The following data comes from the HNT Gordon website:

SIZE: 175mm long x 54mm wide x 38mm high.
AVERAGE WEIGHT:0.8Kg
BLADE: 1 1/2 inches wide x 1/8 inch thick x 80mm long tool steel Rc 62-64.
ABUTMENT: Brass only.
MOUTH: Brass rub plate.
BLADE PITCH: 55 degrees for planing or 85 degrees for scraping.
PURPOSE: General purpose planing or trimming of any small pieces of timber, particularly hardwood end grain. Alternate use as a cabinet scraper for cranky grain. Easily used in one hand



In the hand

I was very impressed by this plane. My initial expectation was that it would be clunky. However it was very comfortable in the hand. The rear knob fitted snugly into the web of my hand, the plane balanced well, and it felt solid and secure.





Adjusting the blade

Adjustments are made with a mallet.





Terry supplies the following tutorial or his website:



Step 1

This photo shows a 'blade setting block' which is simply a small piece of hard wood 6" x 2" x 1" planed perfectly flat. Some tips:

  • For a fine blade setting ensure the wood is super hard.

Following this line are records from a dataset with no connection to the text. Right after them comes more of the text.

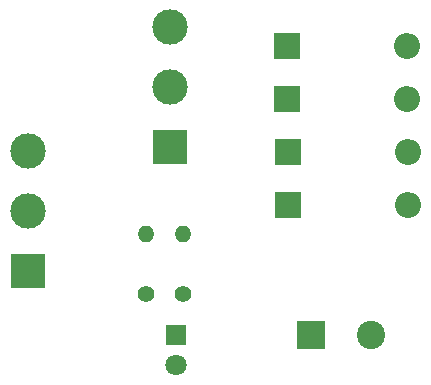
<source format=gbr>
%TF.GenerationSoftware,KiCad,Pcbnew,8.0.8*%
%TF.CreationDate,2025-01-25T14:39:54+05:30*%
%TF.ProjectId,AC to DC conveter,41432074-6f20-4444-9320-636f6e766574,rev?*%
%TF.SameCoordinates,Original*%
%TF.FileFunction,Soldermask,Bot*%
%TF.FilePolarity,Negative*%
%FSLAX46Y46*%
G04 Gerber Fmt 4.6, Leading zero omitted, Abs format (unit mm)*
G04 Created by KiCad (PCBNEW 8.0.8) date 2025-01-25 14:39:54*
%MOMM*%
%LPD*%
G01*
G04 APERTURE LIST*
%ADD10C,1.400000*%
%ADD11O,1.400000X1.400000*%
%ADD12R,3.000000X3.000000*%
%ADD13C,3.000000*%
%ADD14R,1.800000X1.800000*%
%ADD15C,1.800000*%
%ADD16R,2.200000X2.200000*%
%ADD17O,2.200000X2.200000*%
%ADD18R,2.400000X2.400000*%
%ADD19C,2.400000*%
G04 APERTURE END LIST*
D10*
%TO.C,R2*%
X191650000Y-79040000D03*
D11*
X191650000Y-73960000D03*
%TD*%
D10*
%TO.C,R1*%
X188500000Y-79040000D03*
D11*
X188500000Y-73960000D03*
%TD*%
D12*
%TO.C,J2*%
X178500000Y-77080000D03*
D13*
X178500000Y-72000000D03*
X178500000Y-66920000D03*
%TD*%
D12*
%TO.C,J1*%
X190500000Y-66580000D03*
D13*
X190500000Y-61500000D03*
X190500000Y-56420000D03*
%TD*%
D14*
%TO.C,D5*%
X191000000Y-82500000D03*
D15*
X191000000Y-85040000D03*
%TD*%
D16*
%TO.C,D4*%
X200500000Y-71500000D03*
D17*
X210660000Y-71500000D03*
%TD*%
D16*
%TO.C,D3*%
X200500000Y-67000000D03*
D17*
X210660000Y-67000000D03*
%TD*%
D16*
%TO.C,D2*%
X200420000Y-62500000D03*
D17*
X210580000Y-62500000D03*
%TD*%
D16*
%TO.C,D1*%
X200420000Y-58000000D03*
D17*
X210580000Y-58000000D03*
%TD*%
D18*
%TO.C,C1*%
X202500000Y-82500000D03*
D19*
X207500000Y-82500000D03*
%TD*%
M02*

</source>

  • Check the block is perfectly flat over its length and across its width.

Step 2

Sit the plane on the setting block as shown. Place the blade in position and using your index finger ensure the blade is sitting against the bed and hold the plane body
to stop it from moving.

Step 3

Place the wedge loosely into position and with a small hammer tap the wedge firmly into position using a series of taps until the wedge takes up. Some tips:

  • Hit the wedge in the middle

  • A series of small taps is better than one big tap

  • Don't move the plane when setting the wedge

  • Check the blade is secure before use

  • If blade is loose you need to hit the wedge harder

  • If the blade sets to deep, your setting block needs to be a harder piece of wood

  • If your blade sets out of level either your setting block is not flat or you are hitting the wedge more on one side than the other.


Please note: This is the initial setting of the blade only, and you are not restricted to this method alone. This method will get you going and ensure you are not frustrated as you learn how to use your classic wooden plane. But to get the best out of your plane you do need to learn how to make tiny changes to the depth of cut by tapping the body or blade with a small hammer, which is fully explained in the instructions that come with the plane. 
      



Performance

With its high bed, this plane is best suited to planing face- and edge grain. In many ways it would make a wonderful small smoother. It is ideal for trimming bevels or creating a quick chamfer on edges.

Fine shavings on a Pine edge



One-handed beveling



Planing hard, interlinked Jarrah



Planing Pine end grain is a challenge for any block plane

End grain planing is not this plane's forte, but it does a satisfactory job as long as the blade is sharp.

Impressions

This is a great block plane for the workshop or general trim work. If the majority of use you seek in a block plane focuses on face- and edge grain rather than end grain, then this could be the plane for you. It can handle difficult grain exceptionally well. It can substitute as a small smoother.

It is one of the easier blades to hone as it is thick and sets bevel down. This makes it easy to freehand, if you prefer. Further, the cutting angle is not dependent on the bevel angle.

Setting the blade is considerably easier than one might imagine. Do not let this area intimidate you. If you have not used a woodie before, then the learning period should not take longer than a couple of minutes. Adjustments are easier with practice and become second nature within a short while.